# Exercise prompt
Please restate, word for word, the lines below that begin at the one with "## Metadata Standards" and end at the one with "The use of consistent". Leave out all other lines.

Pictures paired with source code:
◆ ◆ ◆ ◆

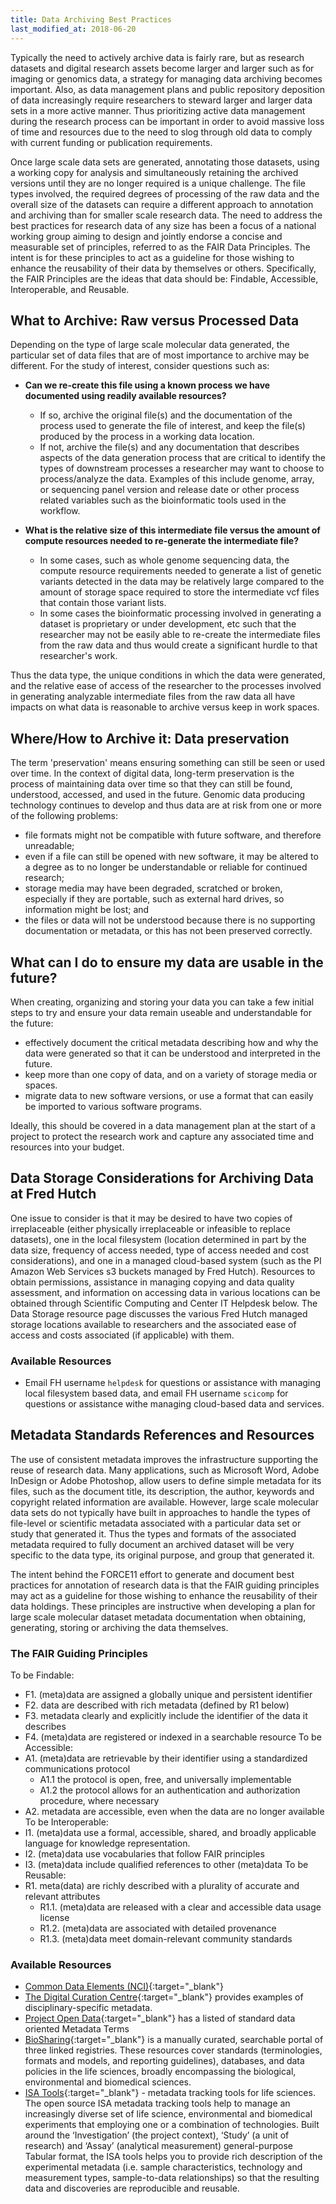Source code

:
 ```yaml
---
title: Data Archiving Best Practices
last_modified_at: 2018-06-20
---
```

Typically the need to actively archive data is fairly rare, but as research datasets and digital research assets become larger and larger such as for imaging or genomics data, a strategy for managing data archiving becomes important.  Also, as data management plans and public repository deposition of data increasingly require researchers to steward larger and larger data sets in a more active manner.  Thus prioritizing active data management during the research process can be important in order to avoid massive loss of time and resources due to the need to slog through old data to comply with current funding or publication requirements. 

Once large scale data sets are generated, annotating those datasets, using a working copy for analysis and simultaneously retaining the archived versions until they are no longer required is a unique challenge.  The file types involved, the required degrees of processing of the raw data and the overall size of the datasets can require a different approach to annotation and archiving than for smaller scale research data.  The need to address the best practices for research data of any size has been a focus of a national working group aiming to design and jointly endorse a concise and measurable set of principles, referred to as the FAIR Data Principles. The intent is for these principles to act as a guideline for those wishing to enhance the reusability of their data by themselves or others.  Specifically, the FAIR Principles are the ideas that data should be:  Findable, Accessible, Interoperable, and Reusable.  

## What to Archive:  Raw versus Processed Data
Depending on the type of large scale molecular data generated, the particular set of data files that are of most importance to archive may be different.  For the study of interest, consider questions such as:

- **Can we re-create this file using a known process we have documented using readily available resources?**
  - If so, archive the original file(s) and the documentation of the process used to generate the file of interest, and keep the file(s) produced by the process in a working data location.
  - If not, archive the file(s) and any documentation that describes aspects of the data generation process that are critical to identify the types of downstream processes a researcher may want to choose to process/analyze the data.  Examples of this include genome, array, or sequencing panel version and release date or other process related variables such as the bioinformatic tools used in the workflow.  

- **What is the relative size of this intermediate file versus the amount of compute resources needed to re-generate the intermediate file?**
  - In some cases, such as whole genome sequencing data, the compute resource requirements needed to generate a list of genetic variants detected in the data may be relatively large compared to the amount of storage space required to store the intermediate vcf files that contain those variant lists.
  - In some cases the bioinformatic processing involved in generating a dataset is proprietary or under development, etc such that the researcher may not be easily able to re-create the intermediate files from the raw data and thus would create a significant hurdle to that researcher's work.  

Thus the data type, the unique conditions in which the data were generated, and the relative ease of access of the researcher to the processes involved in generating analyzable intermediate files from the raw data all have impacts on what data is reasonable to archive versus keep in work spaces.  

## Where/How to Archive it:  Data preservation
The term 'preservation' means ensuring something can still be seen or used over time. In the context of digital data, long-term preservation is the process of maintaining data over time so that they can still be found, understood, accessed, and used in the future. Genomic data producing technology continues to develop and thus data are at risk from one or more of the following problems: 
  - file formats might not be compatible with future software, and therefore unreadable;
  - even if a file can still be opened with new software, it may be altered to a degree as to no longer be understandable or reliable for continued research;
  - storage media may have been degraded, scratched or broken, especially if they are portable, such as external hard drives, so information might be lost; and
  - the files or data will not be understood because there is no supporting documentation or metadata, or this has not been preserved correctly.

## What can I do to ensure my data are usable in the future?
When creating, organizing and storing your data you can take a few initial steps to try and ensure your data remain useable and understandable for the future: 
  - effectively document the critical metadata describing how and why the data were generated so that it can be understood and interpreted in the future.
  - keep more than one copy of data, and on a variety of storage media or spaces.
  - migrate data to new software versions, or use a format that can easily be imported to various software programs.

Ideally, this should be covered in a data management plan at the start of a project to protect the research work and capture any associated time and resources into your budget.

## Data Storage Considerations for Archiving Data at Fred Hutch
One issue to consider is that it may be desired to have two copies of irreplaceable (either physically irreplaceable or infeasible to replace datasets), one in the local filesystem (location determined in part by the data size, frequency of access needed, type of access needed and cost considerations), and one in a managed cloud-based system (such as the PI Amazon Web Services s3 buckets managed by Fred Hutch).  Resources to obtain permissions, assistance in managing copying and data quality assessment, and information on accessing data in various locations can be obtained through Scientific Computing and Center IT Helpdesk below.  The Data Storage resource page discusses the various Fred Hutch managed storage locations available to researchers and the associated ease of access and costs associated (if applicable) with them.  

### Available Resources
- Email FH username `helpdesk` for questions or assistance with managing local filesystem based data, and email FH username `scicomp` for questions or assistance withe managing cloud-based data and services.  


## Metadata Standards References and Resources
The use of consistent metadata improves the infrastructure supporting the reuse of research data.  Many applications, such as Microsoft Word, Adobe InDesign or Adobe Photoshop, allow users to define simple metadata for its files, such as the document title, its description, the author, keywords and copyright related information are available. However, large scale molecular data sets do not typically have built in approaches to handle the types of file-level or scientific metadata associated with a particular data set or study that generated it.  Thus the types and formats of the associated metadata required to fully document an archived dataset will be very specific to the data type, its original purpose, and group that generated it.  

The intent behind the FORCE11 effort to generate and document best practices for annotation of research data is that the FAIR guiding principles may act as a guideline for those wishing to enhance the reusability of their data holdings. These principles are instructive when developing a plan for large scale molecular dataset metadata documentation when obtaining, generating, storing or archiving the data themselves.  

### The FAIR Guiding Principles
To be Findable:
- F1. (meta)data are assigned a globally unique and persistent identifier
- F2. data are described with rich metadata (defined by R1 below)
- F3. metadata clearly and explicitly include the identifier of the data it describes
- F4. (meta)data are registered or indexed in a searchable resource
To be Accessible:
- A1. (meta)data are retrievable by their identifier using a standardized communications protocol
  - A1.1 the protocol is open, free, and universally implementable
  - A1.2 the protocol allows for an authentication and authorization procedure, where necessary
- A2. metadata are accessible, even when the data are no longer available
To be Interoperable:
- I1. (meta)data use a formal, accessible, shared, and broadly applicable language for knowledge representation.
- I2. (meta)data use vocabularies that follow FAIR principles
- I3. (meta)data include qualified references to other (meta)data
To be Reusable:
- R1. meta(data) are richly described with a plurality of accurate and relevant attributes
  - R1.1. (meta)data are released with a clear and accessible data usage license
  - R1.2. (meta)data are associated with detailed provenance
  - R1.3. (meta)data meet domain-relevant community standards

### Available Resources
- [Common Data Elements (NCI)](https://wiki.nci.nih.gov/display/caDSR/CTEP+Common+Data+Elements){:target="_blank"}<!--_-->
- [The Digital Curation Centre](http://www.dcc.ac.uk/resources/metadata-standards){:target="_blank"}<!--_--><!--_--> provides examples of disciplinary-specific metadata.
- [Project Open Data](https://project-open-data.cio.gov/v1.1/schema/){:target="_blank"}<!--_--> has a listed of standard data oriented Metadata Terms
- [BioSharing](http://www.biosharing.org){:target="_blank"}<!--_--> is a manually curated, searchable portal of three linked registries. These resources cover standards (terminologies, formats and models, and reporting guidelines), databases, and data policies in the life sciences, broadly encompassing the biological, environmental and biomedical sciences.
- [ISA Tools](http://isa-tools.org/){:target="_blank"}<!--_--> - metadata tracking tools for life sciences. The open source ISA metadata tracking tools help to manage an increasingly diverse set of life science, environmental and biomedical experiments that employing one or a combination of technologies. Built around the ‘Investigation’ (the project context), ‘Study’ (a unit of research) and ‘Assay’ (analytical measurement) general-purpose Tabular format, the ISA tools helps you to provide rich description of the experimental metadata (i.e. sample characteristics, technology and measurement types, sample-to-data relationships) so that the resulting data and discoveries are reproducible and reusable.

◆ ◆ ◆ ◆

# Solution to this problem
## Metadata Standards References and Resources
The use of consistent metadata improves the infrastructure supporting the reuse of research data.  Many applications, such as Microsoft Word, Adobe InDesign or Adobe Photoshop, allow users to define simple metadata for its files, such as the document title, its description, the author, keywords and copyright related information are available. However, large scale molecular data sets do not typically have built in approaches to handle the types of file-level or scientific metadata associated with a particular data set or study that generated it.  Thus the types and formats of the associated metadata required to fully document an archived dataset will be very specific to the data type, its original purpose, and group that generated it.  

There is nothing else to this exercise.